= H-Bio =

Diesel refining with vegetable oil

H-Bio is an oil-refining processes which involves converting vegetable oil into high-quality diesel via hydrogenation. Hydrogenation is a chemical reaction in which a substance is treated with hydrogen, resulting in a new product. In H-Bio, hydrogen is added to vegetable oil and mineral oil, making a usable diesel that is made up of diesel oil and 10% vegetable oil. The process was first developed in 2006 by the Brazilian state-owned gas company Petrobras, and was primarily established for commercial use.

H-Bio can be used to power many cars that already use diesel, therefore it can be widely sold in fuel stations. The process has many advantages when compared to traditional methods, but also has drawbacks. H-Bio has been tested and confirmed as a viable method to supply diesel globally.

==Process==
The procedure requires that the diesel pass through a hydrodesulfurization (HDS) chamber, which removes the majority of the sulfur content from the diesel. The hydrocarbons are broken up in a cracking unit, and the diesel is then mixed with HDS light cycle oil.

===Hydrodesulfurization===
Diesel first passes through a distillation unit to undergo hydrodesulfurization. This is the process of removing sulfur from petroleum-based products by chemically combining it with hydrogen, resulting in hydrogen sulfide. Hydrogen and sulfur are combined in a hydrodesulfurization reactor, usually under the presence of a metal catalyst, where pressure is added to the bond and it is heated to temperatures ranging from 300 to 400 C, resulting in hydrogen sulfide molecules that are not included in the diesel.

===Cracking===
The diesel is then passed through the cracking unit. This breaks up the hydrocarbons that make up the diesel into smaller sizes.

=== Mixing with HDS light cycle oil ===
Next, the diesel is mixed with HDS light cycle oil (LCO). This is a poor diesel fuel due to its high sulfur content and poor engine ignition performance, thus it is mixed with H-Bio. The two are combined to produce the maximum amount of high-quality fuel from the given amount of supply. When LCO and H-Bio are blended, the fluid viscosity is modified for maximum performance, resulting in high-quality diesel. The resulting diesel has great ignition performance with very little sulfur content.

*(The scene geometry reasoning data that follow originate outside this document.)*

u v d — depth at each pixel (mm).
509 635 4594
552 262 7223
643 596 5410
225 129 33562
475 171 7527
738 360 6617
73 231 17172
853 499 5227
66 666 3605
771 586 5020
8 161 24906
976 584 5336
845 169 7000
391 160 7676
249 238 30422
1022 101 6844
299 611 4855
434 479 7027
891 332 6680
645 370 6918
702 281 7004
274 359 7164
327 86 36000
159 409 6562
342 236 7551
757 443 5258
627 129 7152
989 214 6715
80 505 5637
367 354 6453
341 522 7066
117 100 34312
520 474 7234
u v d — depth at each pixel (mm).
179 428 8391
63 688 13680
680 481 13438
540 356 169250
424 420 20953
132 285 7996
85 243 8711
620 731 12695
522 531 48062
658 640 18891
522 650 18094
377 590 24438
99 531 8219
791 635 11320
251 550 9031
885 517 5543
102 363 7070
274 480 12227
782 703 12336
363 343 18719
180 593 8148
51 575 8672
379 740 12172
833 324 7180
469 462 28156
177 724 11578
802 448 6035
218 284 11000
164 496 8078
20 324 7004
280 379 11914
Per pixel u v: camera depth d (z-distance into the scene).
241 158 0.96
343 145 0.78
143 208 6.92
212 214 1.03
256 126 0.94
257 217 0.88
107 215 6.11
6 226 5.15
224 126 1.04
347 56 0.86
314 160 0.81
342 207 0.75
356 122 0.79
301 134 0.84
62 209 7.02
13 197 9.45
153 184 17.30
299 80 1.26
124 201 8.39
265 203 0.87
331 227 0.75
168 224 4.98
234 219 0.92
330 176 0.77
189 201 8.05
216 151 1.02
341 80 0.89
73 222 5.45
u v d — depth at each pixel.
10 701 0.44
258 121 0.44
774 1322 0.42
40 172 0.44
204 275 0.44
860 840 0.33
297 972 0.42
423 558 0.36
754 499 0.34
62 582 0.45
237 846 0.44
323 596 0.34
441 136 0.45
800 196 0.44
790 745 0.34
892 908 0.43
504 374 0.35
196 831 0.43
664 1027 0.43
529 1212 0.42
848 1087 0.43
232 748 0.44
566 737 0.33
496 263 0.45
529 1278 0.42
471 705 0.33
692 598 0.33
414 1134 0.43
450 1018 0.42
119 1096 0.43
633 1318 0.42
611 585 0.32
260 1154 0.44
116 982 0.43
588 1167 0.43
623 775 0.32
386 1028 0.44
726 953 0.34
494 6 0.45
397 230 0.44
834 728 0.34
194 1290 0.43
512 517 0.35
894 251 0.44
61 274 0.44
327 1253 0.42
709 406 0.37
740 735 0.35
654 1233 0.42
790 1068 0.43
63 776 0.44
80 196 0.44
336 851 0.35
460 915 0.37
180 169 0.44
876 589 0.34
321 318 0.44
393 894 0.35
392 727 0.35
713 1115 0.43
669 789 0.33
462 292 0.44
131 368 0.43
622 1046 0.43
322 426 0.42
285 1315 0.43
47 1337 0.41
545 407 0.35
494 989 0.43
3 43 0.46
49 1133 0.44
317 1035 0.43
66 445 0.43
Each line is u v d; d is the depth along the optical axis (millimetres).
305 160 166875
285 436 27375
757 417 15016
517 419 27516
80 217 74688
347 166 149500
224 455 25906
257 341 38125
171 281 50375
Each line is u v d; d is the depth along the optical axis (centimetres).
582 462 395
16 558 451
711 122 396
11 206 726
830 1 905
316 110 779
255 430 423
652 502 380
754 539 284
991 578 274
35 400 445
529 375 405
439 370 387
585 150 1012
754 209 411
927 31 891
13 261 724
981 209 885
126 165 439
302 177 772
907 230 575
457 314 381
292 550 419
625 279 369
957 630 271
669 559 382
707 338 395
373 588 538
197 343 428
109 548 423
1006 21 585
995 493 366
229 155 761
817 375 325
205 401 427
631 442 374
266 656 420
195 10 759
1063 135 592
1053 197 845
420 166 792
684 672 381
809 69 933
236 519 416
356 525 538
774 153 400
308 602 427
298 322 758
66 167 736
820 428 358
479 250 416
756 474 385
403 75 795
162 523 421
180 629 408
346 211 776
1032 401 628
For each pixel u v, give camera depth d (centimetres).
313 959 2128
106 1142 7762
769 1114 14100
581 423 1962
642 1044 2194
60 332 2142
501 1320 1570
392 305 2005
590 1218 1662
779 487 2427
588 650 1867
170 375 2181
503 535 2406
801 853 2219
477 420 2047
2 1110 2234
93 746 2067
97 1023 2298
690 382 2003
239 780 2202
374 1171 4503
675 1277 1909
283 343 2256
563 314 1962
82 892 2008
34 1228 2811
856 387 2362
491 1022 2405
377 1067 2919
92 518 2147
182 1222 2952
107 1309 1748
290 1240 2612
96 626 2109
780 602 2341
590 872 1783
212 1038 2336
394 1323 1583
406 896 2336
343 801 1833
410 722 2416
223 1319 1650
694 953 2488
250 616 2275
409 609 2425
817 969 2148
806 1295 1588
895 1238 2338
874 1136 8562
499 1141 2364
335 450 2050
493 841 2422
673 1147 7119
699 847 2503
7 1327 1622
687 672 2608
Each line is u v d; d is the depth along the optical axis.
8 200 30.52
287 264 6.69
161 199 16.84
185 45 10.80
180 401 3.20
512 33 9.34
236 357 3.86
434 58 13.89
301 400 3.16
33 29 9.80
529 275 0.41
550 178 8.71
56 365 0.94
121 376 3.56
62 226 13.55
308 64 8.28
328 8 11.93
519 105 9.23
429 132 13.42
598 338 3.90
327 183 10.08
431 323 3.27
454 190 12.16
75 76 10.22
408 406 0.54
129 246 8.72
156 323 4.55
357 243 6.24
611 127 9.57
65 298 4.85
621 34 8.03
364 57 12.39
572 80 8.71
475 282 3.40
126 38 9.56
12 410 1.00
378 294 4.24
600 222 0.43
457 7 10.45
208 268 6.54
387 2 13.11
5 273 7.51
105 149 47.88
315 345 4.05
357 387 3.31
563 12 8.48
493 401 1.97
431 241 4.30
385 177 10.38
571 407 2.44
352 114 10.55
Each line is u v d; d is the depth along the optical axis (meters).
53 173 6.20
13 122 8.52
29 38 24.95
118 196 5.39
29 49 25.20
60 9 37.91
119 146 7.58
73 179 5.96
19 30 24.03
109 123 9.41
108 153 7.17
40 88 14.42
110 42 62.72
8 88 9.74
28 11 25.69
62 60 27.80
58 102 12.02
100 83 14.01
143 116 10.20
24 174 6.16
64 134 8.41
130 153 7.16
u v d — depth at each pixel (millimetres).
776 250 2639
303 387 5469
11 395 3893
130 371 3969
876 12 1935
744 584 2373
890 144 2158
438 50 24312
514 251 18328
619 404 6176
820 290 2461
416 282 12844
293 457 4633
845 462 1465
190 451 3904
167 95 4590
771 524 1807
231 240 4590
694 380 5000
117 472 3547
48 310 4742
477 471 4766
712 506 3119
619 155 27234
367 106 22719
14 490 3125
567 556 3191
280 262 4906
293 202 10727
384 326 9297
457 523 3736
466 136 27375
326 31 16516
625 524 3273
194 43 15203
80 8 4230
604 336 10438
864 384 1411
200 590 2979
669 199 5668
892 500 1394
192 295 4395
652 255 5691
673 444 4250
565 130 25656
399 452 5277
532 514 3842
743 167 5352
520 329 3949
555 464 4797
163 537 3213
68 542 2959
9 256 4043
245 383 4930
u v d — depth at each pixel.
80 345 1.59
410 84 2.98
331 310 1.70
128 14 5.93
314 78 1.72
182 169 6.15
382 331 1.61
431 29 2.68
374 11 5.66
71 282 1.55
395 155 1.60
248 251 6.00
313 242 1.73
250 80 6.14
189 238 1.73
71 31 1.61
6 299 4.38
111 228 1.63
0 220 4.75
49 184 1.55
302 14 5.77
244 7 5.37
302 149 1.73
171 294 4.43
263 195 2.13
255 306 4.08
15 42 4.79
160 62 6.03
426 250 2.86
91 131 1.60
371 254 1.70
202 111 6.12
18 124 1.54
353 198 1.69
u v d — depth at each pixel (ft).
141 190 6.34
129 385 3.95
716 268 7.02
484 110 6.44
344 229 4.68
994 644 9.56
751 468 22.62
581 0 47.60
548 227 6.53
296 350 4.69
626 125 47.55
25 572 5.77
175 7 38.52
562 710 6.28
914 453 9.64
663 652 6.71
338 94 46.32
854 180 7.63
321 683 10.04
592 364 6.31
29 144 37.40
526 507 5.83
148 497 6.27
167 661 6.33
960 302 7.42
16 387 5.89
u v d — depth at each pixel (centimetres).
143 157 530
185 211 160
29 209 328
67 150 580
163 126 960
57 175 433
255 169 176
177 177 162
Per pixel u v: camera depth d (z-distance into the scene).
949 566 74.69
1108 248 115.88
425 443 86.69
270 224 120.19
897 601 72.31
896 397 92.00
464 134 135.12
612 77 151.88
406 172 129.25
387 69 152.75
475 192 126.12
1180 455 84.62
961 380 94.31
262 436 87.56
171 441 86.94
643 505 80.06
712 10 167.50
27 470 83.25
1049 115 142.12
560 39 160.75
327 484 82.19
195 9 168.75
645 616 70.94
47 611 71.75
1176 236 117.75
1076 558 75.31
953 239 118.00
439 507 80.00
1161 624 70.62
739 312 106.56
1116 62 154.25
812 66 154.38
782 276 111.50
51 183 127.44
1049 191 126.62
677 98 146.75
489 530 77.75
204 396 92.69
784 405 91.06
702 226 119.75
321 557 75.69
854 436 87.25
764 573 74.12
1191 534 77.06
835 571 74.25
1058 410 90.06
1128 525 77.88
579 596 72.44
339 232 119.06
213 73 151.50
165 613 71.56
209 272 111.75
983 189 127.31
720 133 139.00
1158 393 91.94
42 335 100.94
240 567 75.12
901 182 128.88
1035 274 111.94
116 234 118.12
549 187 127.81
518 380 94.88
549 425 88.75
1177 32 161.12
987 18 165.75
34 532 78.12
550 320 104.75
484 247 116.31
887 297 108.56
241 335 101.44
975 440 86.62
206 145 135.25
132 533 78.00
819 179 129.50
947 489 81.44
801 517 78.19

Finally, the diesel is mixed with other components that do not require the hydrogenation process, and this mixture results in H-Bio.

== Application ==
H-Bio is compatible with any vehicle that already uses diesel as its main fuel source, without requiring modifications to the engine or transmission. Additionally, H-Bio can be sold to consumers in local fuel stations, unlike its counterpart, biodiesel.

== Pros ==
The main advantages of the H-Bio are that:
- The process does not generate waste.
- No special efforts are needed to keep the diesel usable, such as separate storage.
- Cars that currently use diesel can use H-Bio without modification.
- The diesel has better ignition performance and a lower density.
- It is a higher-quality diesel with very little sulfur content. Compared to other methods, it therefore emits less sulfur dioxide, a main component of acid rain and a greenhouse gas.
- Drivers retain the same fuel economy as using diesel.
- The hydrogen used is recycled throughout the process.
- The vegetable oil used for the process can be from various sources, which can reduce the product's price.

== Cons ==
H-Bio also has drawbacks:
- The high cost of the production process has created setbacks. In 2008, Petrobras stopped production because one barrel of H-Bio, produced from soy oil, cost $180; this compared to a regular diesel cost at the time of $104.
- Although the process releases less sulfur dioxide into the atmosphere, other potent greenhouse gases are released, such as carbon dioxide and water vapor. In the exhaust of a diesel engine, 2%-12% of emissions are carbon dioxide concentrations, and another 2%-12% are water vapor concentration.

== Future outlook ==
Petrobras filed for patents to the National Industrial Property Institute (Brazil) to mass-produce H-Bio and distribute it globally. Its short-term goal was to create two refineries and eventually expand to five refineries. It planned to test this process, with different types of vegetable oils, in other refineries.